これはそんなに厚くはありませんが、読みやすい内容になっています。
10の物語とありますが、小説ではありません。
実話を紹介しながら、人生における重要な考え方を教えてくれるものになっています。
ここに書かれた1つの話を紹介しましょう。
「おはなし3」の「私たちはみんなつながっている」というタイトルで、サブタイトルが「病気は気づきを与えるメッセンジャー」とある話の中から抜粋します。
北海道で住職の妻だった鈴木章子さんが乳ガンになり、すでに肺に転移していて手術を受けなければならないというとき、教育者でもある東井義雄住職に手紙を出されたのだそうです。
ご主人のことや子どものこともあって、まだ死ぬわけにはいかない。どうしたら良いか、という悲痛な叫びです。
それに対して、東井住職はこう答えたそうです。
「鈴木さん、ガンを宣告されてベッドに横たわり、明日をも知れない立場に追い詰められてみて、ようやく本当の心の声が聴こえるようになりましたね。

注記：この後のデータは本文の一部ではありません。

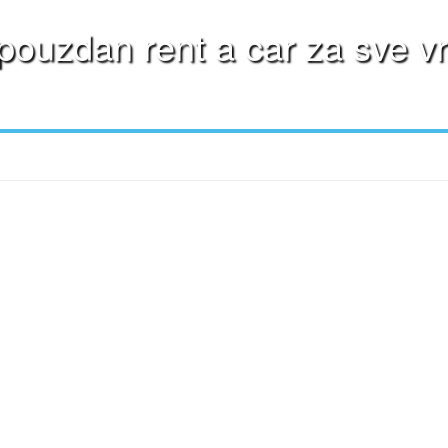
 pouzdan rent a car za sve vr
ljnijim uslovima, počevši već od samo 20 evra dnevno. Naš vozni park se staln
rna među našim poslovnim klijentima. Budite slobodni i kontaktirajte nas za 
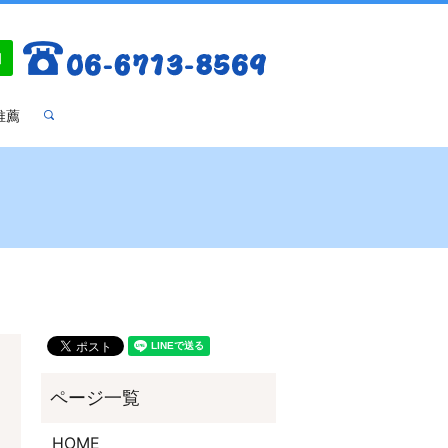
推薦
search
HOME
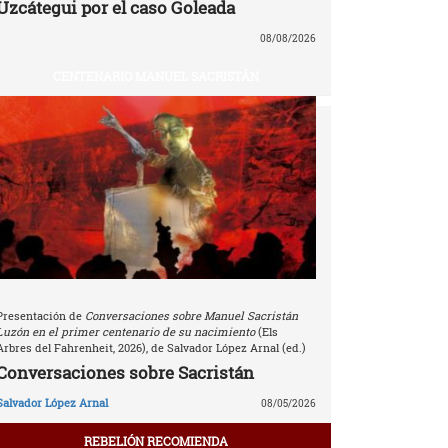
Uzcátegui por el caso Goleada
08/08/2026
CENTENARIO MANUEL SACRISTÁN
Presentación de
Conversaciones sobre Manuel Sacristán
Luzón en el primer centenario de su nacimiento
(Els
Arbres del Fahrenheit, 2026), de Salvador López Arnal (ed.)
Conversaciones sobre Sacristán
Salvador López Arnal
08/05/2026
REBELIÓN RECOMIENDA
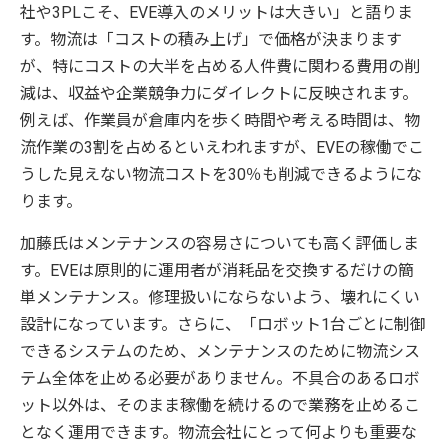
社や3PLこそ、EVE導入のメリットは大きい」と語りま
す。物流は「コストの積み上げ」で価格が決まります
が、特にコストの大半を占める人件費に関わる費用の削
減は、収益や企業競争力にダイレクトに反映されます。
例えば、作業員が倉庫内を歩く時間や考える時間は、物
流作業の3割を占めるといえわれますが、EVEの稼働でこ
うした見えない物流コストを30％も削減できるようにな
ります。
加藤氏はメンテナンスの容易さについても高く評価しま
す。EVEは原則的に運用者が消耗品を交換するだけの簡
単メンテナンス。修理扱いにならないよう、壊れにくい
設計になっています。さらに、「ロボット1台ごとに制御
できるシステムのため、メンテナンスのために物流シス
テム全体を止める必要がありません。不具合のあるロボ
ット以外は、そのまま稼働を続けるので業務を止めるこ
となく運用できます。物流会社にとって何よりも重要な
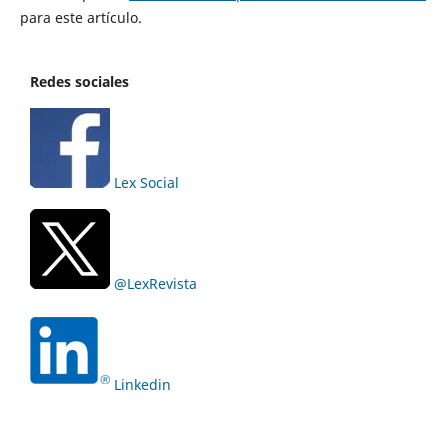
para este artículo.
Redes sociales
Lex Social
@LexRevista
Linkedin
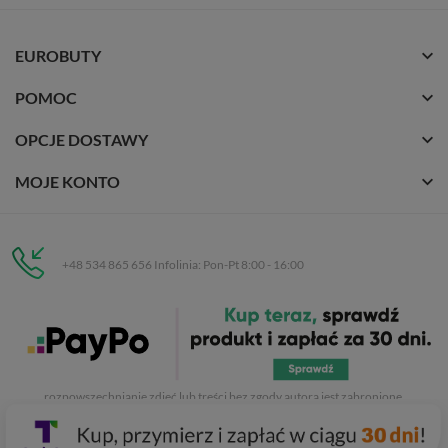
EUROBUTY
POMOC
OPCJE DOSTAWY
MOJE KONTO
+48 534 865 656 Infolinia: Pon-Pt 8:00 - 16:00
Eurobuty
C.H. Respan, Rejtana 53a/250
35-326 Rzeszów
Wszelkie prawa zastrzeżone dla
Eurobuty
. Kopiowanie, przetwarzanie,
rozpowszechnianie zdjęć lub treści bez zgody autora jest zabronione.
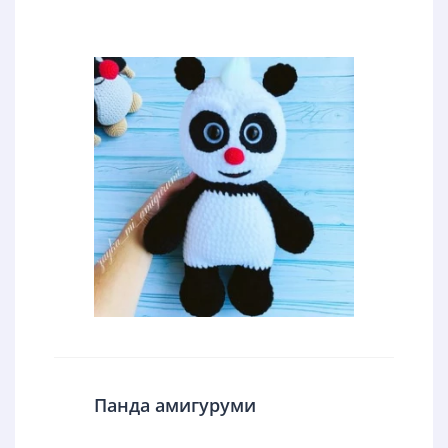
Панда амигуруми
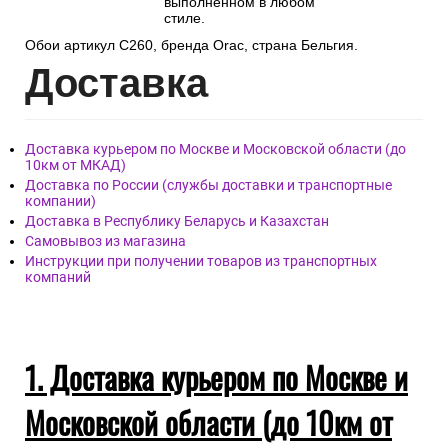
выполненном в любом
стиле.
Обои артикул C260, бренда Orac, страна Бельгия.
Дост
авка
Доставка курьером по Москве и Московской области (до
10км от МКАД)
Доставка по России (службы доставки и транспортные
компании)
Доставка в Республику Беларусь и Казахстан
Самовывоз из магазина
Инструкции при получении товаров из транспортных
компаний
1. Доставка курьером по Москве и
Московской области (до 10км от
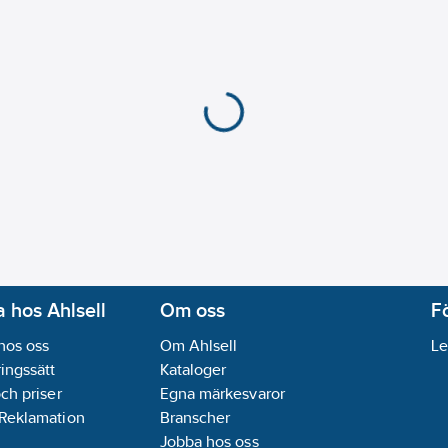
 hos Ahlsell
Om oss
F
hos oss
Om Ahlsell
Le
ingssätt
Kataloger
och priser
Egna märkesvaror
 Reklamation
Branscher
Jobba hos oss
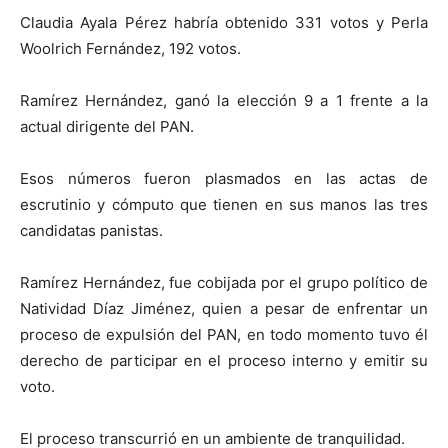
Claudia Ayala Pérez habría obtenido 331 votos y Perla
Woolrich Fernández, 192 votos.
Ramírez Hernández, ganó la elección 9 a 1 frente a la
actual dirigente del PAN.
Esos números fueron plasmados en las actas de
escrutinio y cómputo que tienen en sus manos las tres
candidatas panistas.
Ramírez Hernández, fue cobijada por el grupo político de
Natividad Díaz Jiménez, quien a pesar de enfrentar un
proceso de expulsión del PAN, en todo momento tuvo él
derecho de participar en el proceso interno y emitir su
voto.
El proceso transcurrió en un ambiente de tranquilidad.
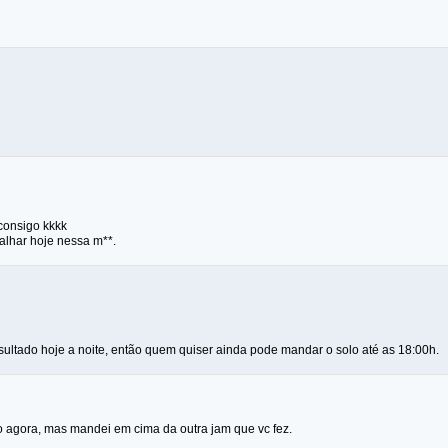
 consigo kkkk
abalhar hoje nessa m**.
sultado hoje a noite, então quem quiser ainda pode mandar o solo até as 18:00h.
 agora, mas mandei em cima da outra jam que vc fez.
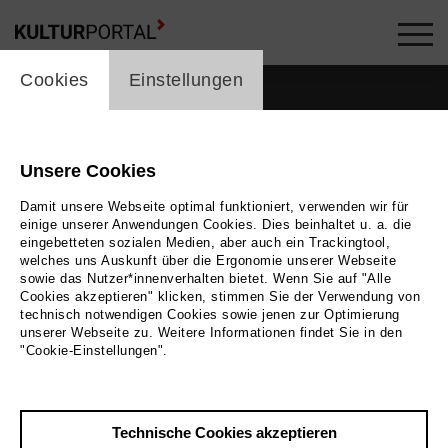
cookie_layer
Cookies
Einstellungen
Unsere Cookies
Damit unsere Webseite optimal funktioniert, verwenden wir für
einige unserer Anwendungen Cookies. Dies beinhaltet u. a. die
eingebetteten sozialen Medien, aber auch ein Trackingtool,
welches uns Auskunft über die Ergonomie unserer Webseite
sowie das Nutzer*innenverhalten bietet. Wenn Sie auf "Alle
Cookies akzeptieren" klicken, stimmen Sie der Verwendung von
technisch notwendigen Cookies sowie jenen zur Optimierung
unserer Webseite zu. Weitere Informationen findet Sie in den
Zurück
|
Übersicht
"Cookie-Einstellungen".
Martin Rattini
Technische Cookies akzeptieren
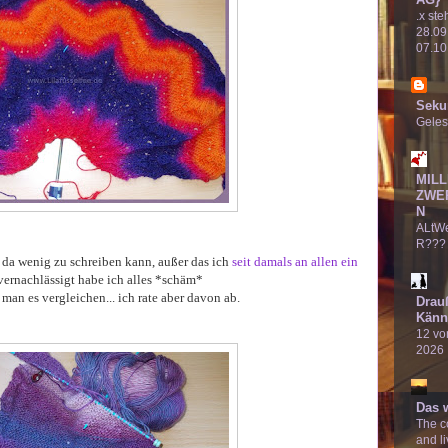
.x ste
28.09
07.10
Seku
Geles
MILL
ZWE
N
ALtW
R???
 da wenig zu schreiben kann, außer das ich
seit damals an allen ein
a vernachlässigt habe ich alles *schäm*
n es vergleichen... ich rate aber davon ab.
Drau
Känn
12 von
2026
Das 
The co
and li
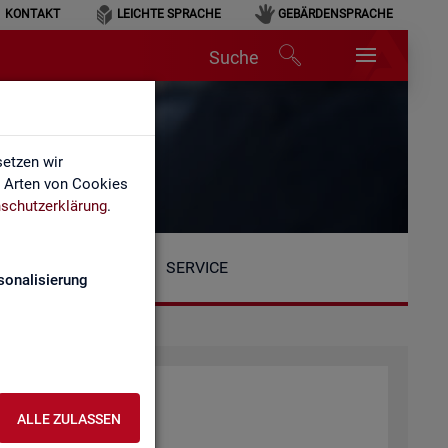
KONTAKT
LEICHTE SPRACHE
GEBÄRDENSPRACHE
Suche
etzen wir
e Arten von Cookies
schutzerklärung
.
SERVICE
sonalisierung
at­tung der BA
ALLE ZULASSEN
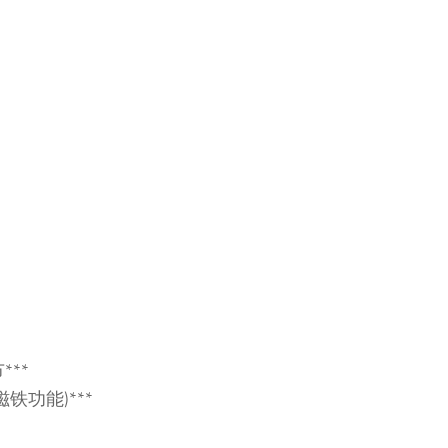
**
铁功能)***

『阿弥陀経』の中には、阿弥陀如来さまがいま現在も説法されていると書かれています。ということは、阿弥陀さまはあなたのベッドの脇で、いま現在も説法されていらっしゃるということです。一人で、ベッドにいるようで、いつも二人でベッドにいることを忘れないで下さい。」(p.40)
こう言われて鈴木さんは、思い浮かぶことをノートに書き留めることにしたそうです。
そして鈴木さんは、今まで当たり前だと思っていたことが当たり前じゃなかったと、気付かされることになります。
「交通事故で突然の死を
たまわっても仕方なかったのに
ガンをたまわったおかげで
生死の大事について
尊いお育てをいただくことが
できました」(p.42)
著者の神渡さんも、脳梗塞で半身不随になられた経験があります。
そのときは「もう自分はダメだ」と思って落胆し、その不遇を嘆いたこともあったそうです。
しかし、安岡正篤氏など先人の教えの中に光を見出されて、奮起され、今は世界中を旅行できるまでに回復されました。
そのとき、自分は天によって生かされているという思いを強く持たれて、その気づきを世に広めるために本を書かれたり、講演をされています。
この本は、そんな神渡さんが共感されたエピソードをまとめたものなのです。